§ Ausgewählter Text:

Benh Zeitlin: Ich begann 2008, an dem Film zu schreiben. „Katrina“ ist der berühmteste Sturm der letzten Zeit in Louisiana, aber zuvor gab es noch einige andere: „Gustav“, „Ike“, dann gab es „Rita“ und „Isaac“. Zu dieser Zeit schrieb ich über die Zukunft Louisianas, aber auch über die Orte, die dort existierten und die mit der Zeit versunken sind oder weggeschwemmt wurden. Ich wollte einen Film über Menschen machen, die es versuchen, sich trotz allem in ihren Wohngegenden aufzuhalten, über Menschen, die nicht versuchten zu flüchten, sondern probierten zu überleben, die fast jedes Jahr von einem Sturm getroffen wurden. Das Drehbuch habe ich mit Lucy Alibar zusammen geschrieben. Sie hat zuvor ein Stück geschrieben, das Teile des Films inspiriert hat.

ORF.at: Mut und Moral sind die Hauptthemen des Films. Er nimmt sich aber auch der Thematik des Verlusts nahestehender Personen an. Das ist kein einfaches Thema. Wie haben Sie versucht, beide Themen in einer Geschichte umzusetzen?

Regisseur Benh Zeitlin

ORF.at/Dalibor Manjic

Regisseur Benh Zeitlin

Zeitlin: Als ich nach New Orleans gezogen bin, haben mich viele gefragt, warum ich das mache - mit dem Hinweis darauf, dass es den Ort sowieso nicht mehr lange geben wird in seiner jetzigen Form. Menschen, die in solchen Gegenden bleiben wollen, sahen sie als verrückt an. Und gleichzeitig gab es da für mich eine Parallele zu der Geschichte des sechsjährigen Mädchens, das an seinem Vater hängt - in dem Wissen, dass er bald sterben wird.

Daten zum Diagrammverständnis

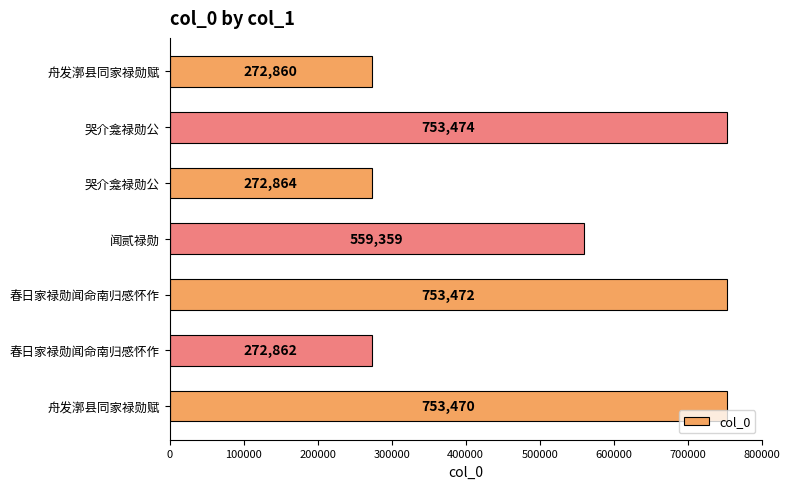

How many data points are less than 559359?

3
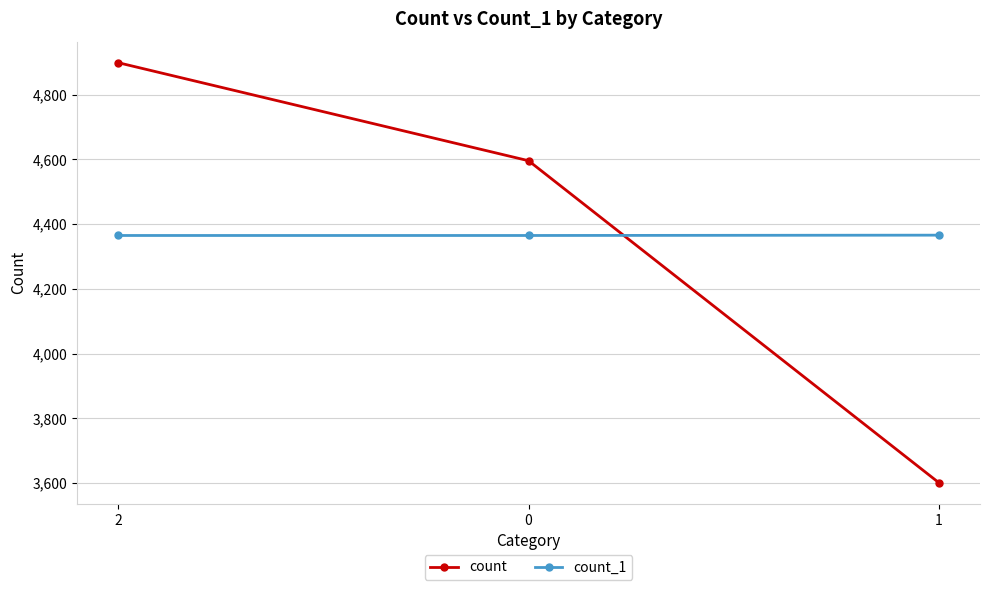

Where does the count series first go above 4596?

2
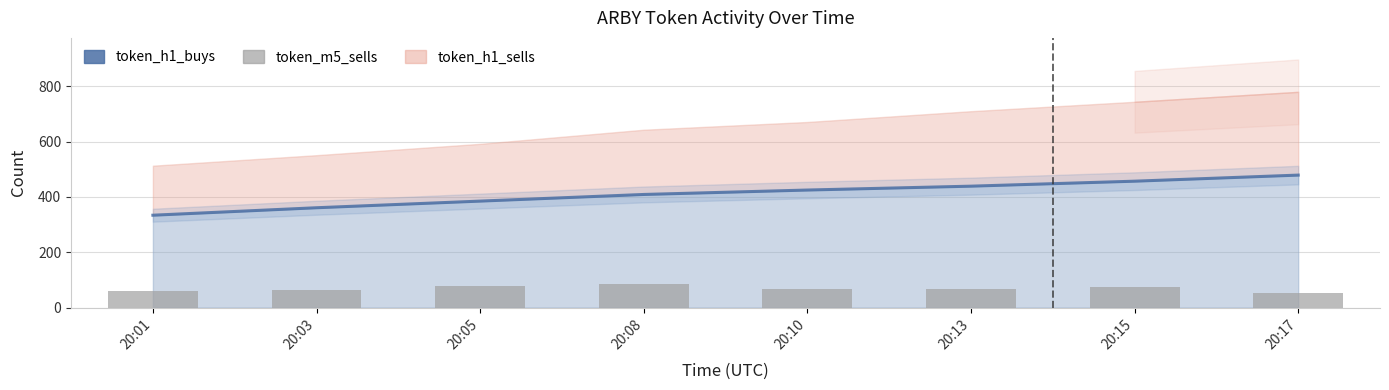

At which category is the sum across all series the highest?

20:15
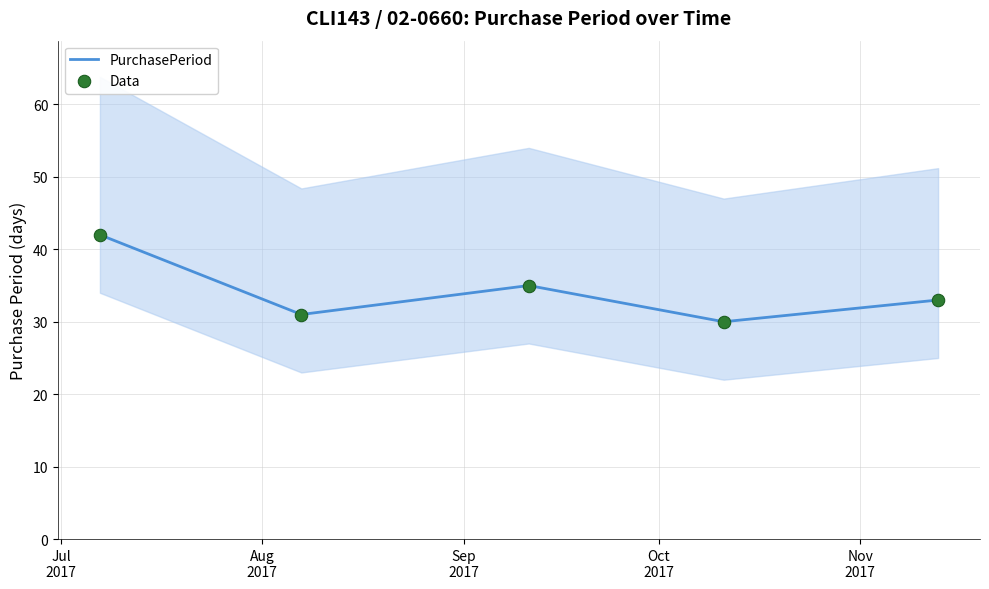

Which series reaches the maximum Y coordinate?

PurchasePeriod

§ Aufgabenstellung:
a. Beantworte die folgenden Fragen anhand des Interviews mit Benh Zeitlin.
(i) In welchem Jahr begann Zeitlin, an dem Film zu schreiben?
(ii) Mit wem zusammen hat er das Drehbuch geschrieben?
(iii) Wie alt ist das Mädchen, dessen Geschichte er als Parallele nennt?
b. Schreibe das Interview mit Benh Zeitlin im Anschluss an seine letzte Antwort weiter.

§ Antworten je Aufgabe:
a.
(i) 2008
(ii) Mit Lucy Alibar
(iii) Sechs Jahre

b.
Wenn man einem Kind sagen würde, „Oh, Dein Vater ist krank, vielleicht solltest Du darüber nachdenken, wegzugehen und neue Eltern für dich zu finden“, würde ich das als verrückt einstufen. Und für mich gibt es da auch eine Parallele zum anderen Filmthema - Leute dazu anzuhalten, ihre Heimat zu verlassen, weil die Gegend „krank“ oder „am Sterben“ ist. Ich denke, dass die Geschichte des kleinen Mädchens und die ihres Vaters eine Möglichkeit war, in Bezug auf Heimatverlust eine universellere Geschichte zu erzählen.

ORF.at: Wie war das mit der Rolle des Vaters? Diese ist wie die Rolle der Tochter mit einem völlig Unbekannten besetzt. Es wirkt aber so, als wäre er ein professioneller Schauspieler.

Er ist ein Bäcker (lacht). Er hat eine Bäckerei gegenüber dem Gebäude, wo wir das Casting für den Film abgehalten haben. Wir kannten ihn von unseren täglichen Bäckereibesuchen. Eigentlich wollten wir diese Rolle mit einem professionellen Schauspieler besetzen, aber als er dann beim Casting mitgemacht hat, hat er Schauspieler mit viel Erfahrung in den Schatten gestellt.

ORF.at: Wie ist Ihre Erfahrung mit Laiendarstellern, wie wurden sie auf ihre Rollen vorbereitet? Das ist ja Ihr Spielfilmdebüt, wäre es da nicht einfacher gewesen wäre, professionelle Schauspieler für den Film zu engagieren.

Es wäre einfacher gewesen, aber der Film wäre nicht so gut geworden. Dabei geht es nur um Zeit. Wir mussten sie zu Schauspielern machen, mit ihnen trainieren. Dabei mussten wir das, wofür es sonst Jahre braucht, in vier Monaten schaffen. Mit Dwight Henry, der den Vater spielt, haben wir geübt, während er gebacken hat. Er konnte seinen Job nicht aufgeben. So haben wir an der Rolle gearbeitet, während er Donuts gemacht hat. Ich bin nächtelang mit ihm in der Bäckerei gewesen.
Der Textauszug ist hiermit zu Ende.